Core (trace the code)

  1. Walk the three branches of CUDAGraphWrapper.__call__ (cuda_graph.py:233): name the trigger for eager / capture / replay and the one line that is the win.
  2. FULL_AND_PIECEWISE is encoded as the tuple (FULL, PIECEWISE). Using decode_mode / mixed_mode (compilation.py:65), state which concrete mode runs for a pure-decode batch vs a mixed batch, and why those choices are safe.
  3. Why is attention the op that forces piecewise capture? What about it doesn't fit a frozen recording? (Hint: Phase 02/03 metadata.)

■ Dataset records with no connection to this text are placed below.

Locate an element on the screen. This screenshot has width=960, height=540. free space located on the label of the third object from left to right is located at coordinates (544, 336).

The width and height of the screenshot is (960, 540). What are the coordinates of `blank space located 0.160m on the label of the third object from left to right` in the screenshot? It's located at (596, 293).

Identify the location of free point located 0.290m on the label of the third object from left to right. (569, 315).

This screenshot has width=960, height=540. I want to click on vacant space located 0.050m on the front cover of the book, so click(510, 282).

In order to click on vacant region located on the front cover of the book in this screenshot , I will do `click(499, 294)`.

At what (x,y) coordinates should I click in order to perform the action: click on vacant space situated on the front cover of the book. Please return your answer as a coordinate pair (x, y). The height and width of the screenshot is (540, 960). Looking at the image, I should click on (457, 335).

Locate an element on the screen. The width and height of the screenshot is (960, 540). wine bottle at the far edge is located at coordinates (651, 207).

Build (extend your code / mini_vllm)

  1. Add capture-size padding to GraphRunner (stretch in 02-mini-build.md): round the batch dim up to the nearest of [1,2,4,8] before keying. Show batches 5 and 7 both reuse the size-8 graph, and count distinct captures across batches 1..8 with vs without padding.
  2. Extend PiecewiseGraphRunner to count launches (capturable segments replay as 1 each; eager segments pay per-op). Compare total launches of FULL (1) vs PIECEWISE (segments+eager) vs eager (all ops) for a 10-op model split at op 5.
  3. Write a crossover table (from lab-02) for num_ops ∈ {1, 4, 32, 300} and capture_cost_ops ∈ {num_ops, 5×num_ops}. Explain the row for num_ops=1.

Design (staff-level)

  1. A serving box shows 30% GPU utilization at batch 1–2 and a profile full of gaps between tiny kernels. Walk your diagnosis and the first fix you'd try, and predict the batch size at which the fix stops mattering.
  2. You enable torch.compile (level VLLM_COMPILE) and startup time jumps from 10s to 90s. Explain where the time goes and how vLLM mitigates it across restarts (compilation.py caching). What do you trade if you drop to enforce_eager?
  3. A new attention backend you wrote breaks under FULL graphs but works in PIECEWISE. Explain the likely cause and which CUDAGraphMode you'd ship as the default while you investigate.
  4. Design a benchmark that isolates the CUDA-graph win from the torch.compile win (so you can attribute a speedup to the right layer). Which flags toggle each independently?

Self-grading

4–6 and 10–13 are interview-grade. Could you whiteboard each in 5 minutes and name the file? If not, re-read the matching deep-dive section, then drill INTERVIEW.md.